According to the nomenclature in the field, these CASP14 MULTICOM EMA predictors can be classified into two categories: multi-model methods (MULTICOM-CLUSTER, MULTICOM-CONSTRUCT, MULTICOM-AI, MULTICOM-HYBRID) that use some features based on the comparison between multiple models of the same protein target as input and single-model methods (MULTICOM-DEEP and MULTICOM-DIST) that only use the features derived from a single model without referring to any other model of the target. Multi-model methods had performed better than single-model methods in most cases in the past CASP experiments¹⁷. However, multi-model methods may perform poorly when there are only a few good models in the model pool of a target, while the prediction of single-model methods for a model is not affected by other models in the pool. Moreover, single-model methods can predict the absolute quality score for a single protein model^27,28, while the score predicted by multi-model methods for a model depends on other models in the model pool. In the following sections, we describe the technical details of these two kinds of methods, analyze their performance in the CASP14 experiment, and report our findings.

Methods

The pipeline and features for estimation of model accuracy

Figure 1 shows the pipeline for MULTICOM EMA predictors. When a protein target sequence and a pool of predicted structural models for the target are received, a MULTICOM EMA predictor calls an inter-residue distance predictor—DeepDist²⁹ and/or an inter-residue contact predictor—DNCON2³⁰/DNCON4³¹ to predict the distance map and/or contact map for the target. Given the contact prediction, it first calculates the percentage of predicted inter-residue contacts (i.e., short-range, medium-range, and long-range contacts) occurring in the structural model as in our early work¹⁷. Furthermore, it applies several novel metrics of describing the similarities or difference between the predicted distance map (PDM) and a structural model’s distance map (MDM) as features, such as the Pearson’s correlation between PDM and MDM, the image-based similarity between two distance maps including the distance-based DIST descriptor²³, Oriented FAST and Rotated BRIEF (ORB)²⁴, and PHASH²⁵, and PSNR SSIM²⁶ as well as root mean square error (RMSE).

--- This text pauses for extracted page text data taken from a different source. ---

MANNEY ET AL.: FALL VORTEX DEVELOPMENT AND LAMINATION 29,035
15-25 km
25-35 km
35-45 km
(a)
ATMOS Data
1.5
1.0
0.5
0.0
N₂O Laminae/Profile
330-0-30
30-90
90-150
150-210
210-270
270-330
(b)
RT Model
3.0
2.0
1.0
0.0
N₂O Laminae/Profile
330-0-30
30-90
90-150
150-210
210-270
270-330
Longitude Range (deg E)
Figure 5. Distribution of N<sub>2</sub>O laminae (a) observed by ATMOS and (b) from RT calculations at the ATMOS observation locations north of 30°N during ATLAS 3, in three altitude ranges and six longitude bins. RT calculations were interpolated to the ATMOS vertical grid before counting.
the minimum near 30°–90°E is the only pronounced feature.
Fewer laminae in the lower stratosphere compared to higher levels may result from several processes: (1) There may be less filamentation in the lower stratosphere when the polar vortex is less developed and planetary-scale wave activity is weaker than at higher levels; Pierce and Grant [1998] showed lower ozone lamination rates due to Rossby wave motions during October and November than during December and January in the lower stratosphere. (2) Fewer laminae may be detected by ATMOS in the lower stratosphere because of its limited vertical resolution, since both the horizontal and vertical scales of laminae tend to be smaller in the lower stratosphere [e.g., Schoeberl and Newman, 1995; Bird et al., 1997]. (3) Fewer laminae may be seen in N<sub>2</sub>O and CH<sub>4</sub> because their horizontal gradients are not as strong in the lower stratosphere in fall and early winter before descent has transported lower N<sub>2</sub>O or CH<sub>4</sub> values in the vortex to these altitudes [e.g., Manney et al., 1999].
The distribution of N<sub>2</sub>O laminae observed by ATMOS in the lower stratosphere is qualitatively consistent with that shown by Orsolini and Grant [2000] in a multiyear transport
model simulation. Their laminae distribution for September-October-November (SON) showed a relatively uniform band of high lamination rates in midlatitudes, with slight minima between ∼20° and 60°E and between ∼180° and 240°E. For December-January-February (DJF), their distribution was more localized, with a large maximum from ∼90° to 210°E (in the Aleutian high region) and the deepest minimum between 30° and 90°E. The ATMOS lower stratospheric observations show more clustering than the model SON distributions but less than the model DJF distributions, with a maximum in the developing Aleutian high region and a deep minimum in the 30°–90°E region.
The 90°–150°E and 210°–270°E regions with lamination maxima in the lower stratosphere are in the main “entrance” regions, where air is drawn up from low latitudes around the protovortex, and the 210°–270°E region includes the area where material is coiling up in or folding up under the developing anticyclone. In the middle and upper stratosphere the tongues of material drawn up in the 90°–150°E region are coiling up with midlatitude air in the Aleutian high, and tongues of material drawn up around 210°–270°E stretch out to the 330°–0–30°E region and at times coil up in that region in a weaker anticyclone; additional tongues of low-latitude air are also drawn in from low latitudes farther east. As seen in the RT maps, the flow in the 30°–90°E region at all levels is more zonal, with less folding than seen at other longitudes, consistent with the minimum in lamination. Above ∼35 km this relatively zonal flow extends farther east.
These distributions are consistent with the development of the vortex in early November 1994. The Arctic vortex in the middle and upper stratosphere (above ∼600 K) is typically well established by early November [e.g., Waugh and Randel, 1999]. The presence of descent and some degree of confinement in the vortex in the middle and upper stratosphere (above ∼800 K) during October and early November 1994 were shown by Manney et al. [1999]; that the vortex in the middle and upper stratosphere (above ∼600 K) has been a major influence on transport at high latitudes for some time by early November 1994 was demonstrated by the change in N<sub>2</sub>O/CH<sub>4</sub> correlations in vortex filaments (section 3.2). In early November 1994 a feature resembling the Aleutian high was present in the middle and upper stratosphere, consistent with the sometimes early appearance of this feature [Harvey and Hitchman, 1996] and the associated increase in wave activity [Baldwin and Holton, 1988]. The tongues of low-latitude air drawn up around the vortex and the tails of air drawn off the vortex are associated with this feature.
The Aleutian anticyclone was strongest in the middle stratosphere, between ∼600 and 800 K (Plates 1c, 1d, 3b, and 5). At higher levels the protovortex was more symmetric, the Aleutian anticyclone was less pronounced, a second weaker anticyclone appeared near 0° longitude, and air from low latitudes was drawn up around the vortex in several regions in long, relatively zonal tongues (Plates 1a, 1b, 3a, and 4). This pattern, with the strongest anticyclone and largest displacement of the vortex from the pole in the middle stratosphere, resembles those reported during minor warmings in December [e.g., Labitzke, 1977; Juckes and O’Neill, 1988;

Other non-distance/contact features used in DeepRank are also generated for the predictors, which include single-model features, i.e., SBROD¹⁰, OPUS_PSP⁸, RF_CB_SRS_OD⁹, Rwplus⁶, DeepQA³², ProQ2³³, ProQ3³⁴, Dope⁵, Voronota³⁵, ModelEvaluator²⁷, QMEAN³⁶, solvent accessibility score (i.e., solvent) generated by SSpro4³⁷ and DSSP³⁸, regular secondary structure (helix and beta sheet) penalty score (i.e., ss_penalty), secondary structure similarity score (i.e., ss_sim)³⁹, paired Euclidean distance score (i.e., euclidean), total surface score (i.e., total_surface), weighted exposed surface area score (i.e., weighted_exposed), and an average feature probability density score (i.e., feature_probability)¹⁶. The three multi-model features are APOLLO³⁹, Pcons⁴⁰, and ModFOLDClust2⁴¹. Different combinations of the features described above are used with deep learning to predict the GDT-TS score of a model, resulting in multiple MULTICOM EMA predictors. Table 1 is the summary of MULTICOM EMA predictors’ features information and data information. Table 2 shows each model’s features’ details.

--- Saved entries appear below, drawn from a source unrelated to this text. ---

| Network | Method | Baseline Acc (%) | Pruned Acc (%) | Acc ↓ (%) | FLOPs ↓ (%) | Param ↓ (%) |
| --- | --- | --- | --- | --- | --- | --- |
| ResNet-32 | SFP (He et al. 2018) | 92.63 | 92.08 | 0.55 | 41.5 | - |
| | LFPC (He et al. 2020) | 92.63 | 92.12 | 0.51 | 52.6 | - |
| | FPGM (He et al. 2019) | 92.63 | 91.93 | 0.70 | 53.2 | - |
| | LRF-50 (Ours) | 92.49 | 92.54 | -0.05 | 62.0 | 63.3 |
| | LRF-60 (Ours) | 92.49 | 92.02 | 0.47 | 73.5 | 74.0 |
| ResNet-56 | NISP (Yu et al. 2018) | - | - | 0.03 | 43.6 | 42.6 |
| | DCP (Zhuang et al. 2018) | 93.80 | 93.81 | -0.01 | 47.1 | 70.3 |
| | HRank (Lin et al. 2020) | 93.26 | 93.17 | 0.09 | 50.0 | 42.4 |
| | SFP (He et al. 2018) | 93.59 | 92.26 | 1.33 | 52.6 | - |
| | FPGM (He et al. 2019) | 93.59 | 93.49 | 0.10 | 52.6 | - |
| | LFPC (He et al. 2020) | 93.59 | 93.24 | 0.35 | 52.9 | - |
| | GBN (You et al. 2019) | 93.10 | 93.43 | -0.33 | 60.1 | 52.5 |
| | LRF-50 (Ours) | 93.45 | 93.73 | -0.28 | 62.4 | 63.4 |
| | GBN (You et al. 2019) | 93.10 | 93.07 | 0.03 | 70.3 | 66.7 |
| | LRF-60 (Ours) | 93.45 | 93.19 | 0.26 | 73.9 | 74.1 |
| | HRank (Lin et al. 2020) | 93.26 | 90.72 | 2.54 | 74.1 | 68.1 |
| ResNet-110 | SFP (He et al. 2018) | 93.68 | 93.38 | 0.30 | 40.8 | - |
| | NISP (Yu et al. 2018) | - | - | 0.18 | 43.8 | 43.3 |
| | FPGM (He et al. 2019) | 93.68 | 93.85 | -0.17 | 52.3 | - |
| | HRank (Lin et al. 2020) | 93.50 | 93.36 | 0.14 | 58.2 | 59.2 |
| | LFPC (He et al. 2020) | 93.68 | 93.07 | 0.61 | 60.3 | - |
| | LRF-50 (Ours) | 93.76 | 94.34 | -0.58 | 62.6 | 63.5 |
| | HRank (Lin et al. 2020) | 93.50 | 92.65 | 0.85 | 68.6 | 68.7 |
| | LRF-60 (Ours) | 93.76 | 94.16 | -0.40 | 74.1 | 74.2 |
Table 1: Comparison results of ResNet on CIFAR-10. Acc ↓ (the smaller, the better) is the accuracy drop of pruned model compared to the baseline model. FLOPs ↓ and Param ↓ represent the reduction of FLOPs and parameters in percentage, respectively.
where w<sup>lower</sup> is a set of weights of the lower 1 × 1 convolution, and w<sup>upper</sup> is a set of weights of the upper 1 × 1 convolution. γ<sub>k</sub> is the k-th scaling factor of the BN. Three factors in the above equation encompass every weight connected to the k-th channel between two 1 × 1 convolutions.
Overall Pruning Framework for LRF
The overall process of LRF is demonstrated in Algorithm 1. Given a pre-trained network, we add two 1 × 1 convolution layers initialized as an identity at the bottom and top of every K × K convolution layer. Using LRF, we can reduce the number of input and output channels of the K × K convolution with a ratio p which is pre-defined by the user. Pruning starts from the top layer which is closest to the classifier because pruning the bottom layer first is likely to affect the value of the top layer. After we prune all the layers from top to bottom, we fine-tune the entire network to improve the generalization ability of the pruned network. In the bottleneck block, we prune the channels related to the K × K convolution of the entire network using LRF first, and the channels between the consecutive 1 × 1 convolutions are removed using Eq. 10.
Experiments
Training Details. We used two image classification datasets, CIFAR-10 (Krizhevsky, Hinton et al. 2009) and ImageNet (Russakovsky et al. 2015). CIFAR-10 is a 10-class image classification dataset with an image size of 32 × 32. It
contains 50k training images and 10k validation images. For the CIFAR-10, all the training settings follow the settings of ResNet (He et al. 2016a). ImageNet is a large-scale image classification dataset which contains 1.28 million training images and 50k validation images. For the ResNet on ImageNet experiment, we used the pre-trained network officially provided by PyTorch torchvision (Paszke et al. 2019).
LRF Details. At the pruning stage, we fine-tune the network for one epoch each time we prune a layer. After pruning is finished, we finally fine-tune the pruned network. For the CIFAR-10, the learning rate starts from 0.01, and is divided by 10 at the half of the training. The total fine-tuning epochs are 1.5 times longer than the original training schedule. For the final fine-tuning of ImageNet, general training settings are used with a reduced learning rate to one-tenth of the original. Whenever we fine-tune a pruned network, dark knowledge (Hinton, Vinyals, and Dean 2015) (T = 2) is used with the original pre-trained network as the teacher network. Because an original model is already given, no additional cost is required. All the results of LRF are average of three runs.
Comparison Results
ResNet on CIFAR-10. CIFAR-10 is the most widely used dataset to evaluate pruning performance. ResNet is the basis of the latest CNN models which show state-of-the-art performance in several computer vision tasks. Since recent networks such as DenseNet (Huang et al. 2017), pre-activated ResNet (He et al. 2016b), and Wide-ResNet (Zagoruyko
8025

Table 1 The number of features and training/test data used by MULTICOM EMA predictors.

Full size table

Table 2 Features used by six MULTICOM EMA predictors.

Full size table

The importance of the features is assessed by SHAP value⁴⁵. SHAP value represents a feature’s contribution to an EMA model’s output. A higher SHAP value means the feature has a higher impact on the prediction result. Figure 2 shows all features’ SHAP values, which were calculated by TreeExplainer⁴⁵ and LightGBM⁴⁶ on CASP8-13 models. Several features derived from the protein distance maps (Correlation_feature, dist_recall, dist_recall_long, contact_long-range) are ranked 5th, 8th, 9th and 10th about all the 36 features. 8 of the rest distance/contact-based features are ranked in top 20.

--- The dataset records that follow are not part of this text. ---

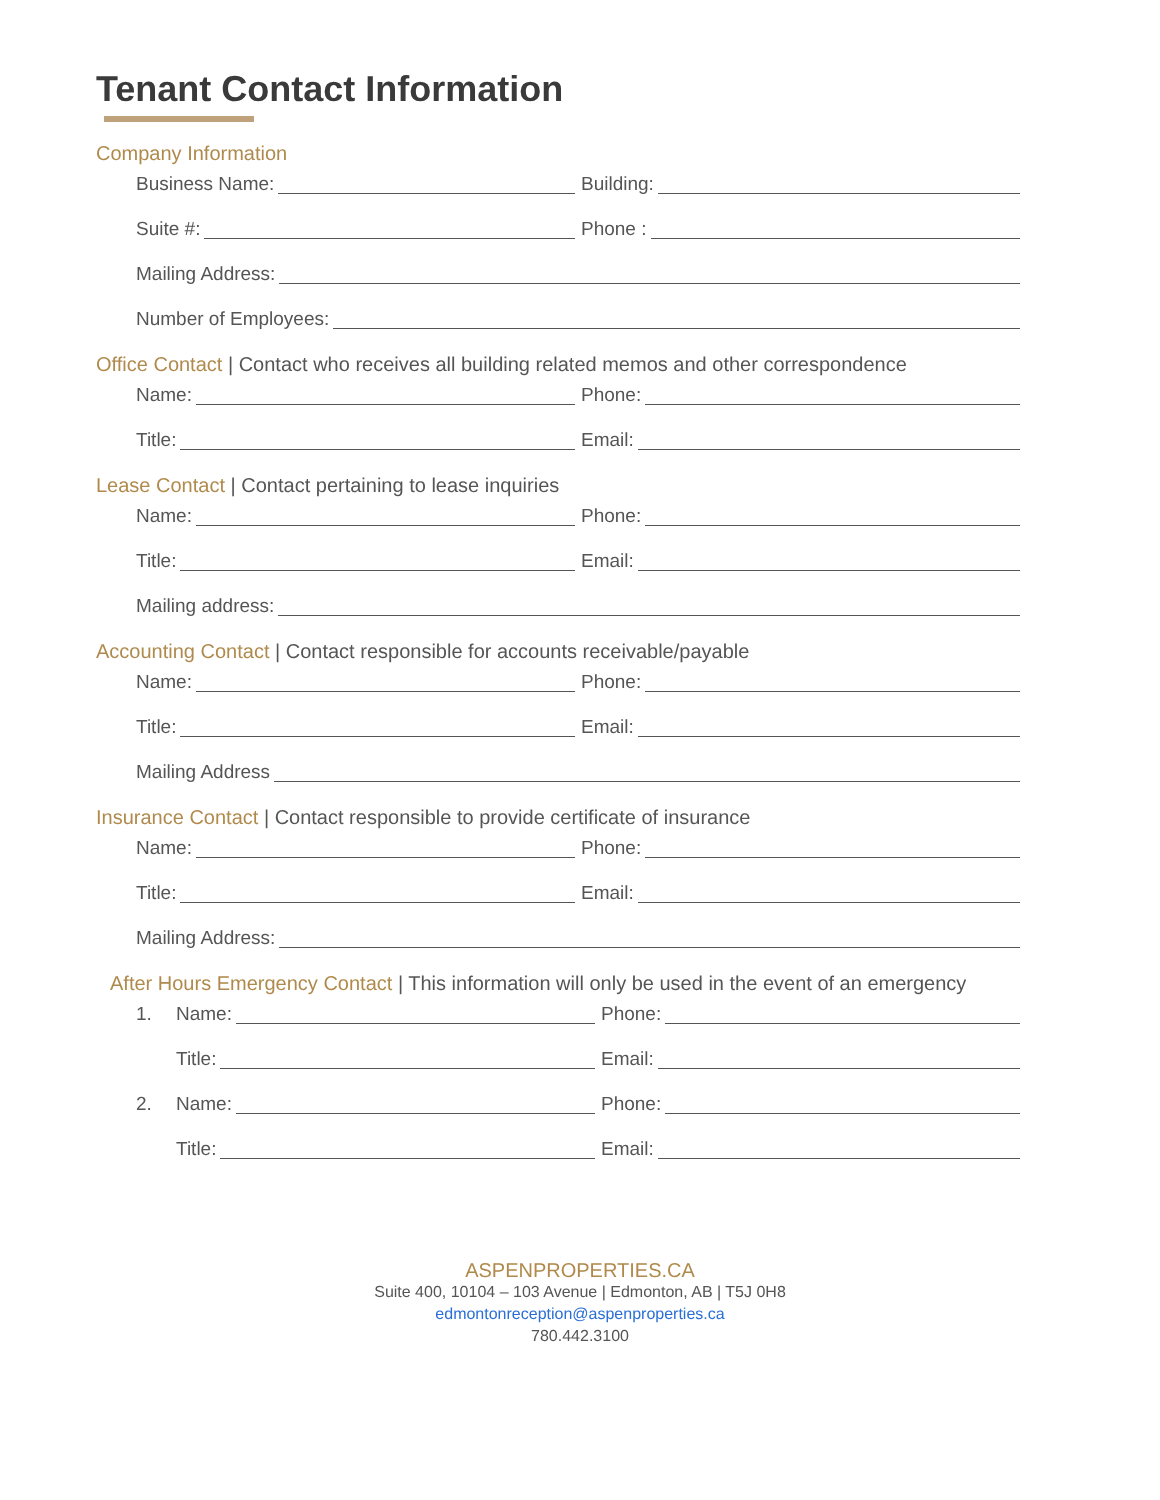Tenant Contact Information
Company Information
Business Name: Building:
Suite #: Phone :
Mailing Address:
Number of Employees:
Office Contact | Contact who receives all building related memos and other correspondence
Name: Phone:
Title: Email:
Lease Contact | Contact pertaining to lease inquiries
Name: Phone:
Title: Email:
Mailing address:
Accounting Contact | Contact responsible for accounts receivable/payable
Name: Phone:
Title: Email:
Mailing Address
Insurance Contact | Contact responsible to provide certificate of insurance
Name: Phone:
Title: Email:
Mailing Address:
After Hours Emergency Contact | This information will only be used in the event of an emergency
1. Name: Phone:
Title: Email:
2. Name: Phone:
Title: Email:
ASPENPROPERTIES.CA
Suite 400, 10104 – 103 Avenue | Edmonton, AB | T5J 0H8
edmontonreception@aspenproperties.ca
780.442.3100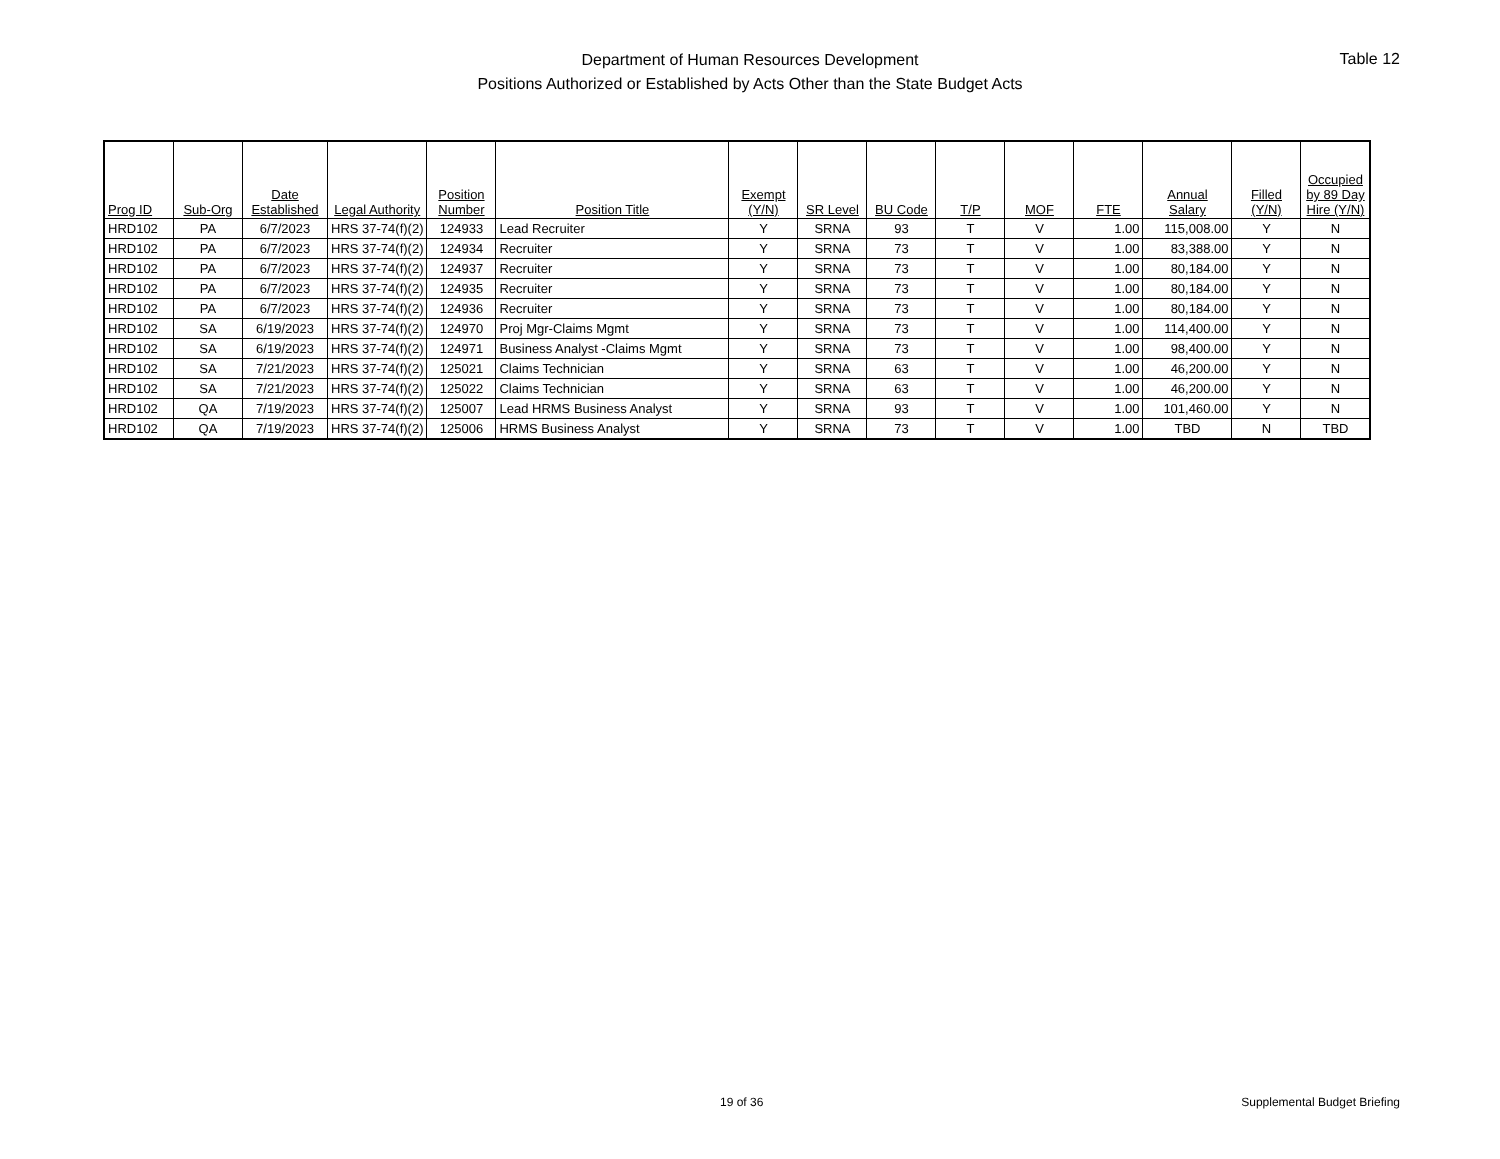Department of Human Resources Development
Positions Authorized or Established by Acts Other than the State Budget Acts
Table 12
| Prog ID | Sub-Org | Date Established | Legal Authority | Position Number | Position Title | Exempt (Y/N) | SR Level | BU Code | T/P | MOF | FTE | Annual Salary | Filled (Y/N) | Occupied by 89 Day Hire (Y/N) |
| --- | --- | --- | --- | --- | --- | --- | --- | --- | --- | --- | --- | --- | --- | --- |
| HRD102 | PA | 6/7/2023 | HRS 37-74(f)(2) | 124933 | Lead Recruiter | Y | SRNA | 93 | T | V | 1.00 | 115,008.00 | Y | N |
| HRD102 | PA | 6/7/2023 | HRS 37-74(f)(2) | 124934 | Recruiter | Y | SRNA | 73 | T | V | 1.00 | 83,388.00 | Y | N |
| HRD102 | PA | 6/7/2023 | HRS 37-74(f)(2) | 124937 | Recruiter | Y | SRNA | 73 | T | V | 1.00 | 80,184.00 | Y | N |
| HRD102 | PA | 6/7/2023 | HRS 37-74(f)(2) | 124935 | Recruiter | Y | SRNA | 73 | T | V | 1.00 | 80,184.00 | Y | N |
| HRD102 | PA | 6/7/2023 | HRS 37-74(f)(2) | 124936 | Recruiter | Y | SRNA | 73 | T | V | 1.00 | 80,184.00 | Y | N |
| HRD102 | SA | 6/19/2023 | HRS 37-74(f)(2) | 124970 | Proj Mgr-Claims Mgmt | Y | SRNA | 73 | T | V | 1.00 | 114,400.00 | Y | N |
| HRD102 | SA | 6/19/2023 | HRS 37-74(f)(2) | 124971 | Business Analyst -Claims Mgmt | Y | SRNA | 73 | T | V | 1.00 | 98,400.00 | Y | N |
| HRD102 | SA | 7/21/2023 | HRS 37-74(f)(2) | 125021 | Claims Technician | Y | SRNA | 63 | T | V | 1.00 | 46,200.00 | Y | N |
| HRD102 | SA | 7/21/2023 | HRS 37-74(f)(2) | 125022 | Claims Technician | Y | SRNA | 63 | T | V | 1.00 | 46,200.00 | Y | N |
| HRD102 | QA | 7/19/2023 | HRS 37-74(f)(2) | 125007 | Lead HRMS Business Analyst | Y | SRNA | 93 | T | V | 1.00 | 101,460.00 | Y | N |
| HRD102 | QA | 7/19/2023 | HRS 37-74(f)(2) | 125006 | HRMS Business Analyst | Y | SRNA | 73 | T | V | 1.00 | TBD | N | TBD |
19 of 36 Supplemental Budget Briefing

In order to handle a partial structural model that contains only the coordinates for a portion of the residues of a target, the score for a partial model predicted by a deep learning predictor is normalized by multiplying it by a ratio equal to the number of residues in the partial model divided by the total number of the residue of the target (i.e., target sequence length). For very large protein targets (i.e., T1061, T1080, T1091), we adopted the domain-based analysis to evaluate the quality of their models because it was impossible to evaluate their full-length models within the limited time window of CASP14. The MULTICOM predictors divide a full-length model into domains according to the domain boundaries predicted from the full-length sequence and evaluates their quality separately. The average score of the domains is considered as the final quality score of the full-length model.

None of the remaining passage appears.